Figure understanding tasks
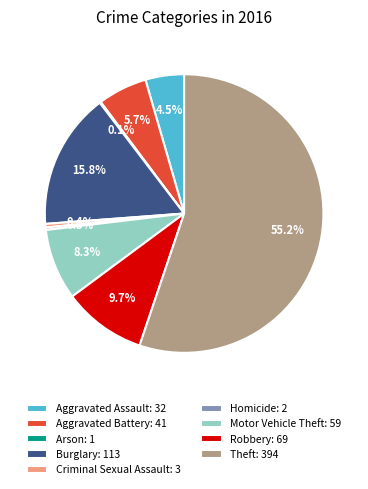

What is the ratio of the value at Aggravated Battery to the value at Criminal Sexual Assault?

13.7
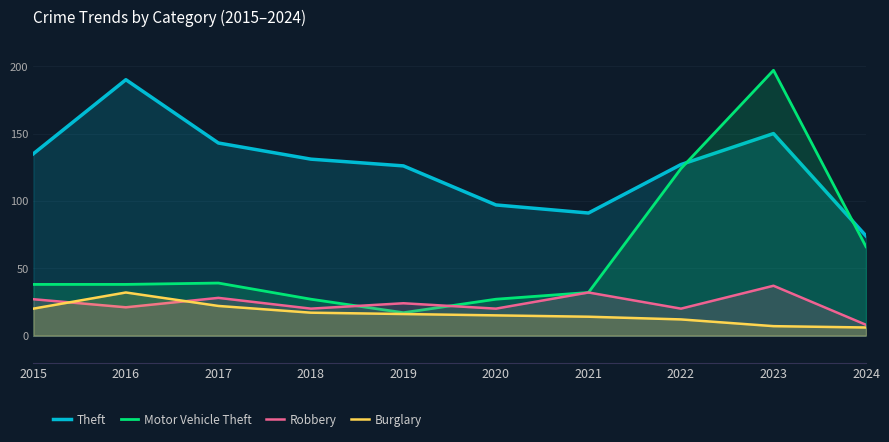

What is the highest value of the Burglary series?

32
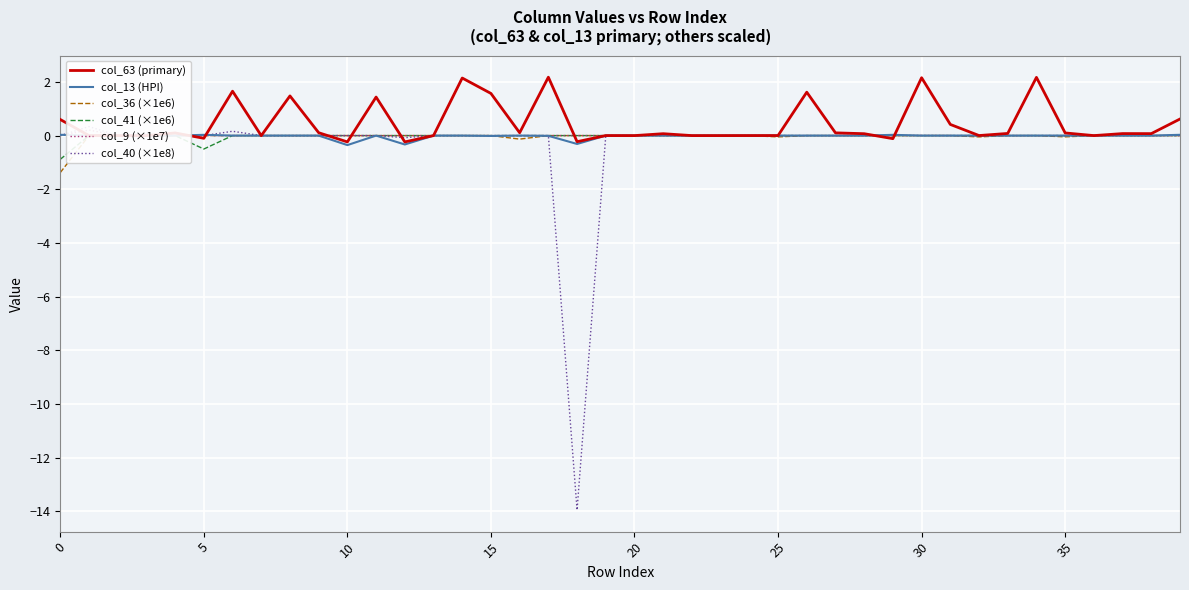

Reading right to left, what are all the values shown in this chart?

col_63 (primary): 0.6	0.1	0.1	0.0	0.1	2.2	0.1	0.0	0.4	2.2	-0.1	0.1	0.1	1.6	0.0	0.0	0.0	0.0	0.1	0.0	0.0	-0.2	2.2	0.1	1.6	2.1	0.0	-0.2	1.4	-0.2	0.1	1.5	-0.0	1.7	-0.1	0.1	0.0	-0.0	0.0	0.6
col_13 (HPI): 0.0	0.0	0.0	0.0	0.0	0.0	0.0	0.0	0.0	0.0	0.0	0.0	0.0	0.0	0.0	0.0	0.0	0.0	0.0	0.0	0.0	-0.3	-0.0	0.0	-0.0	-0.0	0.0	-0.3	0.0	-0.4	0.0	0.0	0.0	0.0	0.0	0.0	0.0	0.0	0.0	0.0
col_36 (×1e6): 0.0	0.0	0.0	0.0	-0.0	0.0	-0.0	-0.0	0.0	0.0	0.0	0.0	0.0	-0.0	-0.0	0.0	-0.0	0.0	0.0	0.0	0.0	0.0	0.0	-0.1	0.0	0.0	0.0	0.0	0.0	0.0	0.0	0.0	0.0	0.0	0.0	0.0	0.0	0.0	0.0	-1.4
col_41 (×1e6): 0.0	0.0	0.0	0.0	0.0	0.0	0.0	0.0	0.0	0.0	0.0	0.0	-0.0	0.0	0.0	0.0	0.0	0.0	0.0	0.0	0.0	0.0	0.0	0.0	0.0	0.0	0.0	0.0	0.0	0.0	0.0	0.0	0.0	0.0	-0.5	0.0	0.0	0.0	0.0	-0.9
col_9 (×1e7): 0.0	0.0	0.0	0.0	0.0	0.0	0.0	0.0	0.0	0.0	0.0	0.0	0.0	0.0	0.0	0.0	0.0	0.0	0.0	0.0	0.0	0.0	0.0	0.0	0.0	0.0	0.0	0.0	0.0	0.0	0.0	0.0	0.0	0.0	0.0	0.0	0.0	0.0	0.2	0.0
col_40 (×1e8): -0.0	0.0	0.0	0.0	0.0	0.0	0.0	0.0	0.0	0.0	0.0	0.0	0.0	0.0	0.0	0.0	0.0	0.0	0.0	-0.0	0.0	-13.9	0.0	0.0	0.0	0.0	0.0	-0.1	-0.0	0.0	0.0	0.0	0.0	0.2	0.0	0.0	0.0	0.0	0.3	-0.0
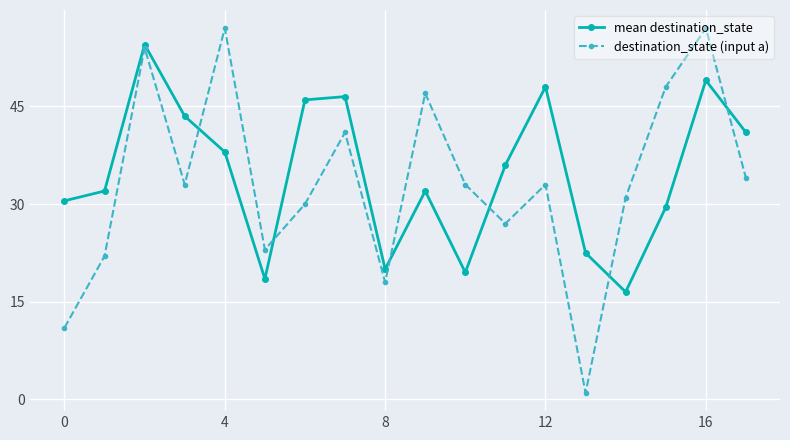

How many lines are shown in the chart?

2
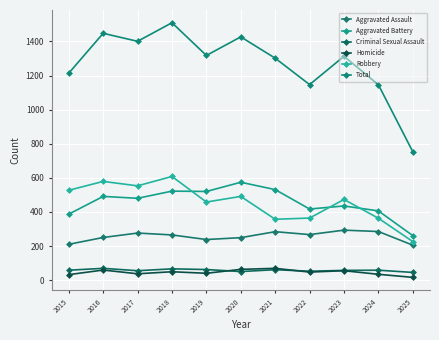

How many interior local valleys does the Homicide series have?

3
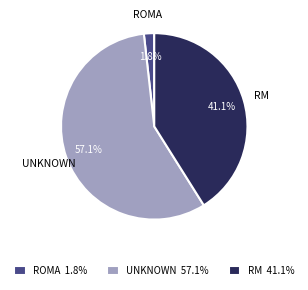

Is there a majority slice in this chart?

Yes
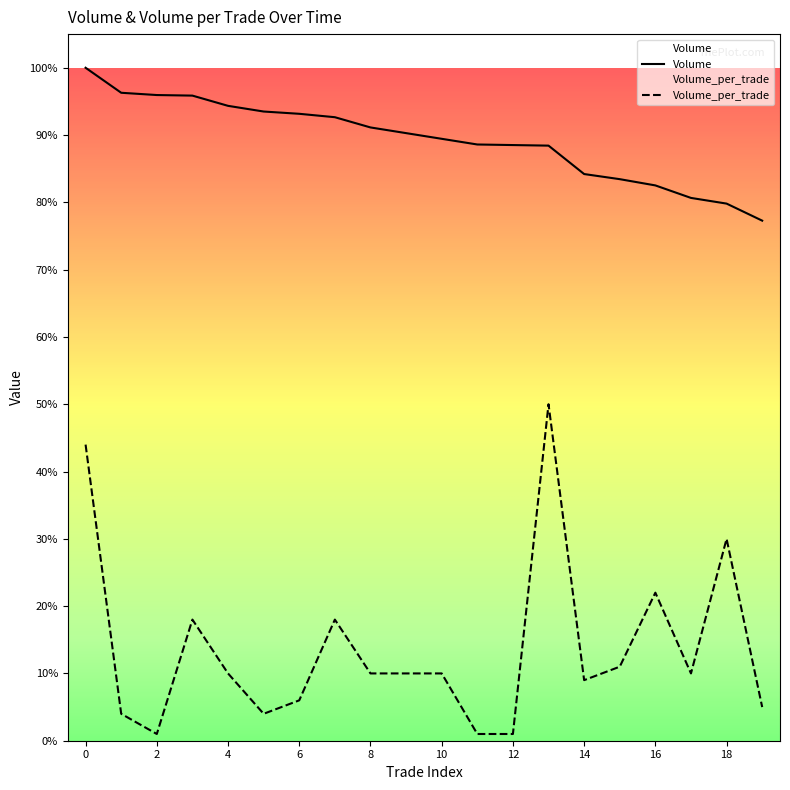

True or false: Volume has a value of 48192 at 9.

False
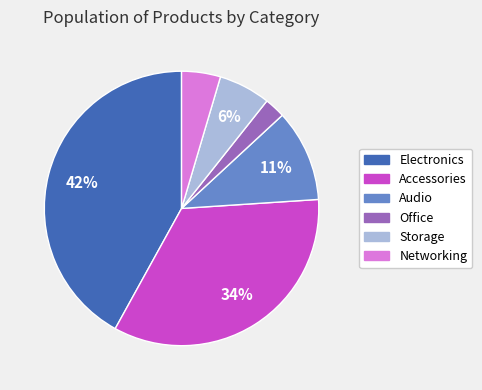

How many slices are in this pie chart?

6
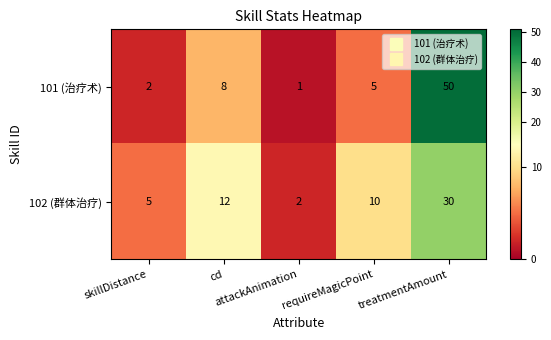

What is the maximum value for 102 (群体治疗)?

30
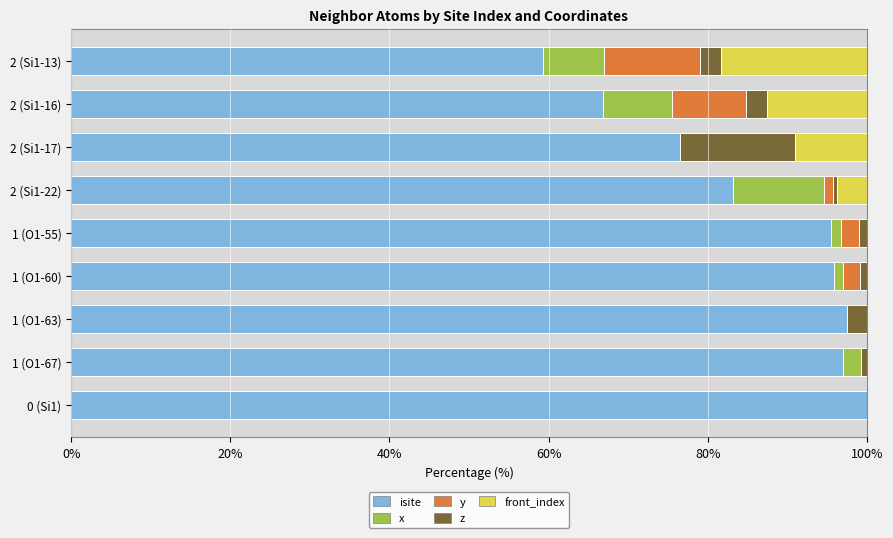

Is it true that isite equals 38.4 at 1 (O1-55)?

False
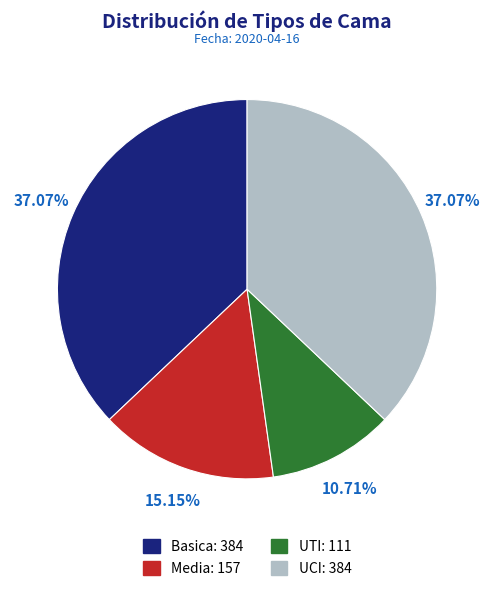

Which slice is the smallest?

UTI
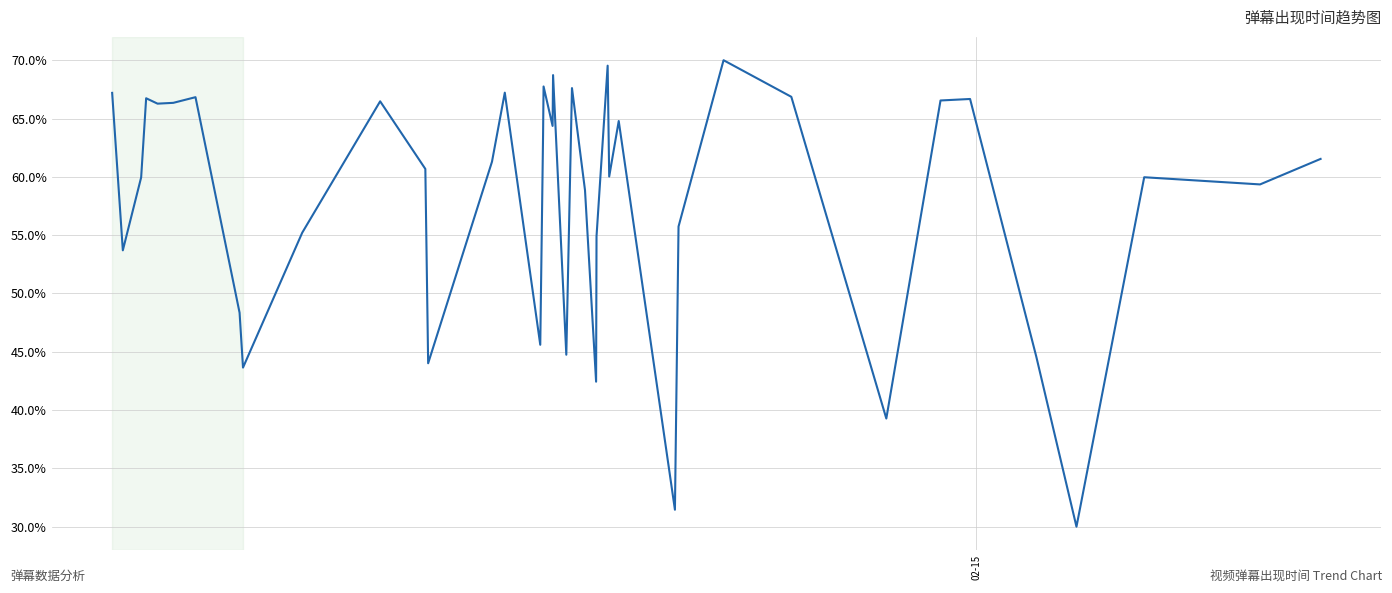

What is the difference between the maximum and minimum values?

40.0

_Work task:_ Copy out each line in the records above that contains the word "values".

_Solution for this task:_
Reading right to left, what are all the values shown in this chart?
What is the difference between the maximum and minimum values?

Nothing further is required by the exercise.